# Hoyt Tribute?



## Kids Pastor (May 6, 2004)

Hello,
I am going to have to step back from my traditional bows this year and use a compound for the season due to a reoccurring shoulder issue.
I am interested in the Hoyt Tribute and was hoping I could get some feedback on the bow (good & bad) before I lay down some cash. Also, is $800.00 the going price? This was the price quoted to me from my local dealer.
Thanks


----------



## rsarns (Sep 23, 2008)

That's a fair price. Not the fastest bow you will ever shoot... in fact its down right slow. If I was set on a hoyt I'd look for a vantage LTD or Vantage Pro with XT 3000 limbs (better than on the tribute) with cam and half plus... pick up 20 FPS minimum. If you are old on accuwheels you can find a used Vantage LTD or Protec and save a bunch.


----------



## big cypress (Jul 31, 2006)

excellent suggestions and personally i am '' old on accuwheels '' [74 and that is a typo i love ] . .peace


----------



## jsanford (Feb 20, 2013)

I bought a new Tribute in April and you were quoted a good price. At first it really killed my shoulder/upper arm for some reason, but I was able to resolve the problem by putting on a Hoyt Ortho grip. The grip is really made for the recurves, but will fit the Tribute riser with minimal sanding of the front edges.


----------



## DonMateo (Oct 26, 2012)

_Job 1:_ Print the part of the Hoyt Tribute thread that begins at "# Hoyt Tribute?" and ends after "my local dealer.".
_Job 2:_ Sum up the Hoyt Tribute thread in two sentences.
_Job 3:_ Write the next part of the Hoyt Tribute thread, picking up from where it stops.

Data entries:
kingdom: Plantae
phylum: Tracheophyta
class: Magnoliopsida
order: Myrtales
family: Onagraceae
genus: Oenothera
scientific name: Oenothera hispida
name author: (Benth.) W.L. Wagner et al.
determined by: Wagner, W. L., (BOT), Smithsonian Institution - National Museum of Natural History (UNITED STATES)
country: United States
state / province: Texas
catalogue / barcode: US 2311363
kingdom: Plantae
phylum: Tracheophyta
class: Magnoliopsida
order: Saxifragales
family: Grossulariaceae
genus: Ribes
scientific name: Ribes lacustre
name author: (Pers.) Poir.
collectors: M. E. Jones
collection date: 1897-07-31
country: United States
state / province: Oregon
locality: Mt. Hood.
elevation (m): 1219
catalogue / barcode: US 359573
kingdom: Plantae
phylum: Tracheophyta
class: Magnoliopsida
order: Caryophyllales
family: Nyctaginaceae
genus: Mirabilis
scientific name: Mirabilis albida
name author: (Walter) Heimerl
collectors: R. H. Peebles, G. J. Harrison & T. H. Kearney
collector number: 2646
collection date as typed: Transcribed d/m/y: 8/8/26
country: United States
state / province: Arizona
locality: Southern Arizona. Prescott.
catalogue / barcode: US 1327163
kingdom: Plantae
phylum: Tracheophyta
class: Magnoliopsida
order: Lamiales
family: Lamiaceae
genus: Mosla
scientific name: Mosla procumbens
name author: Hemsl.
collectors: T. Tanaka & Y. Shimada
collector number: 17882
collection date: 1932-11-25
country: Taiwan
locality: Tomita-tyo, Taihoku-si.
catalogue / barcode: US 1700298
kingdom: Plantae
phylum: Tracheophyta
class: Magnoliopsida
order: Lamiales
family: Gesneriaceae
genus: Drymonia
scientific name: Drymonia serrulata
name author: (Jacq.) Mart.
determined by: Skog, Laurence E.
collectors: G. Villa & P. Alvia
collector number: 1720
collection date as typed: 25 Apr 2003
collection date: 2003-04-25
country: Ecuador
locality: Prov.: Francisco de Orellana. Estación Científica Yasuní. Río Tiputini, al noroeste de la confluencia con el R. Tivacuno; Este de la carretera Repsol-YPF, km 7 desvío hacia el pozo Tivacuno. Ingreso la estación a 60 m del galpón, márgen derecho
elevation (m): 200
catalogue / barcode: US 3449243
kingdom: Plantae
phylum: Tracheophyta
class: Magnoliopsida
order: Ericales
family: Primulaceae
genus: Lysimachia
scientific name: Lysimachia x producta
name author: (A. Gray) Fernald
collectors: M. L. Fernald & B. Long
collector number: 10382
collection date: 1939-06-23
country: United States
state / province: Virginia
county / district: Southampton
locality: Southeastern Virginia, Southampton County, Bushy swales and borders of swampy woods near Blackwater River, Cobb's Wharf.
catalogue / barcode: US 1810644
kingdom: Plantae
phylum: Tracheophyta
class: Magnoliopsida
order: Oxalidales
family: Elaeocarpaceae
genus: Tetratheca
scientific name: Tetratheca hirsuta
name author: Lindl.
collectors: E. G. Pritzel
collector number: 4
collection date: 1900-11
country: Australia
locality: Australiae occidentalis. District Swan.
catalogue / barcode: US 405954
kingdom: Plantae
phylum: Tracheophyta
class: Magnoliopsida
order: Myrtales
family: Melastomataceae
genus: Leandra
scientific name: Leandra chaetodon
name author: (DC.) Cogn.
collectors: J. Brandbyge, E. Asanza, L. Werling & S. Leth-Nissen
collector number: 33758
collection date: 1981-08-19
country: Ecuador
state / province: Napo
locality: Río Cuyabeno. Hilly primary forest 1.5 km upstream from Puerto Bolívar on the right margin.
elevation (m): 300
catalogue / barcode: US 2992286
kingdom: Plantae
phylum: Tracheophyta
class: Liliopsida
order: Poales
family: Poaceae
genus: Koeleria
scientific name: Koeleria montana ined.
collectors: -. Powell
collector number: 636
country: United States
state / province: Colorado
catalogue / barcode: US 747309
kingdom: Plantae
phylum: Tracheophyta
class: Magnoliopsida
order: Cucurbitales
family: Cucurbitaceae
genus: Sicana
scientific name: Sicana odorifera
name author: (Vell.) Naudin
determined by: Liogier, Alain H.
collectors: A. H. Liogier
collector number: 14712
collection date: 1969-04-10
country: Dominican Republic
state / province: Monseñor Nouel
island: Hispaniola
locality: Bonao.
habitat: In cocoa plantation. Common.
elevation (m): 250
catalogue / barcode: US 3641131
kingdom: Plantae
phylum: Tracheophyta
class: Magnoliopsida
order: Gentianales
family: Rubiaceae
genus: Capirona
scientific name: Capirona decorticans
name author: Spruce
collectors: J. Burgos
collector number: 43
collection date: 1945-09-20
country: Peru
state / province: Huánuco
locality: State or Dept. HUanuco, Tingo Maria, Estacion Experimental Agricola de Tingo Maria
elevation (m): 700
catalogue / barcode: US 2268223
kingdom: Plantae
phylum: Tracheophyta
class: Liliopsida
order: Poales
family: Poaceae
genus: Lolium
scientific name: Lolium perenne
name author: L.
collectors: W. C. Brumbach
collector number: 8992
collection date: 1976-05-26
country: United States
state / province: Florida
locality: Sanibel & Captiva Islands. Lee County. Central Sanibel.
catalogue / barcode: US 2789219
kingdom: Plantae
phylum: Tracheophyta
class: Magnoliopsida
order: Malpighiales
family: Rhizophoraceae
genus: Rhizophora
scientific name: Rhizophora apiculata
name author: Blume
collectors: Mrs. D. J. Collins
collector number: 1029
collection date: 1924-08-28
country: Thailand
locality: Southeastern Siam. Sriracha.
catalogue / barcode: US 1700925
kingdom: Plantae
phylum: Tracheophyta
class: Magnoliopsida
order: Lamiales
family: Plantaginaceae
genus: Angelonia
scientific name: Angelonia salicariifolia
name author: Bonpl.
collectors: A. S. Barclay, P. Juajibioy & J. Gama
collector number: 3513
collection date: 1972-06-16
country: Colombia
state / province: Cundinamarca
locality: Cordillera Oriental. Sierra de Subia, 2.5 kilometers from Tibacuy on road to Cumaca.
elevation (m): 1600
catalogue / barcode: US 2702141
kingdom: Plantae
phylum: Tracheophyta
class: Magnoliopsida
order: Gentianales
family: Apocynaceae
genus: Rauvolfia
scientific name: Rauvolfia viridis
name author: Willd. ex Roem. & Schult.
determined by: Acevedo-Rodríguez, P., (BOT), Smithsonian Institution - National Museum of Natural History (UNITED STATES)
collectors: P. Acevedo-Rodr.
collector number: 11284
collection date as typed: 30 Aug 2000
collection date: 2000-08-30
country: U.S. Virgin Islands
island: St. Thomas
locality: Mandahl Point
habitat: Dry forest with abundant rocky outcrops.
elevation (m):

_Task answer 1:_
# Hoyt Tribute?



## Kids Pastor (May 6, 2004)

Hello,
I am going to have to step back from my traditional bows this year and use a compound for the season due to a reoccurring shoulder issue.
I am interested in the Hoyt Tribute and was hoping I could get some feedback on the bow (good & bad) before I lay down some cash. Also, is $800.00 the going price? This was the price quoted to me from my local dealer.

_Task answer 2:_ A poster plans to move from traditional bows to a compound because of a recurring shoulder problem, and asks for feedback on the Hoyt Tribute and whether $800 is the going price. Replies call the price fair or good; one says the bow is slow and suggests a Vantage LTD or Vantage Pro instead, and another says the Tribute hurt their shoulder and upper arm at first until a Hoyt Ortho grip fixed it.

_Task answer 3:_
I have one and I kind of like it. I have a couple of carbon Matrix and a Protec. I would have to say I prefer the old Protec actually. For hunting I take my Matrix, for fun shooting I shoot the Protec. The tribute is a really nice Finger bow but the wall is really spongy. You have to get it right to the limit. Then it is fun. 
Anyway my two bobs worth.


----------



## screemnjay (Nov 2, 2008)

30 strand cables significantly firm up the wall if that is your preference. At 800.00 it's a good buy. Over a thousand? Consider a Barnsdale Classic X.



DonMateo said:


> I have one and I kind of like it. I have a couple of carbon Matrix and a Protec. I would have to say I prefer the old Protec actually. For hunting I take my Matrix, for fun shooting I shoot the Protec. The tribute is a really nice Finger bow but the wall is really spongy. You have to get it right to the limit. Then it is fun.
> Anyway my two bobs worth.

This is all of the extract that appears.